Job item
Reproduce every line of the records below word for word, in the same order.

□ □ □ □

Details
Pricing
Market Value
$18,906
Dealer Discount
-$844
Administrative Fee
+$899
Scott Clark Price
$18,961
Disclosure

□ □ □ □

Task answer
Details
Pricing
Market Value
$18,906
Dealer Discount
-$844
Administrative Fee
+$899
Scott Clark Price
$18,961
Disclosure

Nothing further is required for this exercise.